Dec 03, 2025 07:05:00 -0500 by Nate Wolf | #Retail #Earnings Report

The company beat consensus earnings forecasts and lifted its fiscal-year outlook.  (Daniel Acker/Bloomberg)

Key Points

Dollar Tree stock rose Wednesday after the low-cost retailer reported better-than-expected quarterly earnings as cash-strapped consumers hunted for value.

Adjusted earnings came in at $1.21 a share for its fiscal third quarter, above analysts’ consensus estimate of $1.09. Sales totaled $4.7 billion, in line with Wall Street’s forecasts.

Comparable-store sales, stripping out the Family Dollar business, which Dollar Tree sold in July, rose 4.2% from the prior year. Analysts had anticipated growth of 4.1%.

The company now expects per-share adjusted earnings of $5.60 to $5.80 for the fiscal year, up from a previous forecast of $5.32 to $5.72.

Dollar Tree rose 2.1% in premarket trading Wednesday. Shares were up 45% this year as of Tuesday’s close, buoyed by shoppers across the income spectrum looking for value. Fellow discount retailer Dollar General gained 0.6%.

Like Dollar General, Dollar Tree has been gradually implementing a so-called multiprice strategy, meaning that items are sold at various price points rather than the staple $1. While there were some concerns that shifting away from the dollar strategy could alienate some consumers, that hasn’t happened.
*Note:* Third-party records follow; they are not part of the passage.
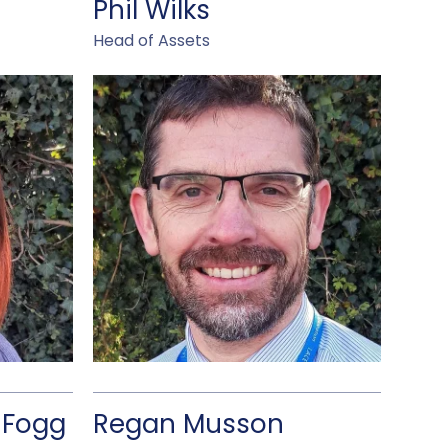
Phil Wilks
Head of Assets
-Fogg
Regan Musson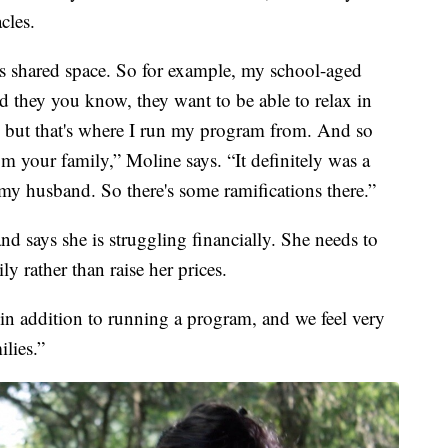
cles.
is shared space. So for example, my school-aged
 they you know, they want to be able to relax in
 but that's where I run my program from. And so
m your family,” Moline says. “It definitely was a
 my husband. So there's some ramifications there.”
d says she is struggling financially. She needs to
y rather than raise her prices.
, in addition to running a program, and we feel very
ilies.”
In fact, selling products at a slightly higher price has offset tariff costs and helped dollar stores’ margin growth.

And with about 85% of Dollar Tree’s products still costing $2 or less, the company has continued to gain market share and relevance with its “solid lineup of consumable and discretionary items,” wrote Michael Montani, an analyst at Evercore ISI, on Wednesday. He rates the stock In Line.

Bernstein analyst Zhihan Ma, however, still isn’t convinced that the price increases won’t erode Dollar Tree’s “unique moat and value proposition” in the months to come. She also notes that the company still faces challenges.

“The real test comes when many one-time tailwinds (e.g., trade in, price increases, the benefit of Party City’s closure and Temu’s pullback) dissipate next year,” she wrote on Wednesday. She rates the stock at Market-Perform.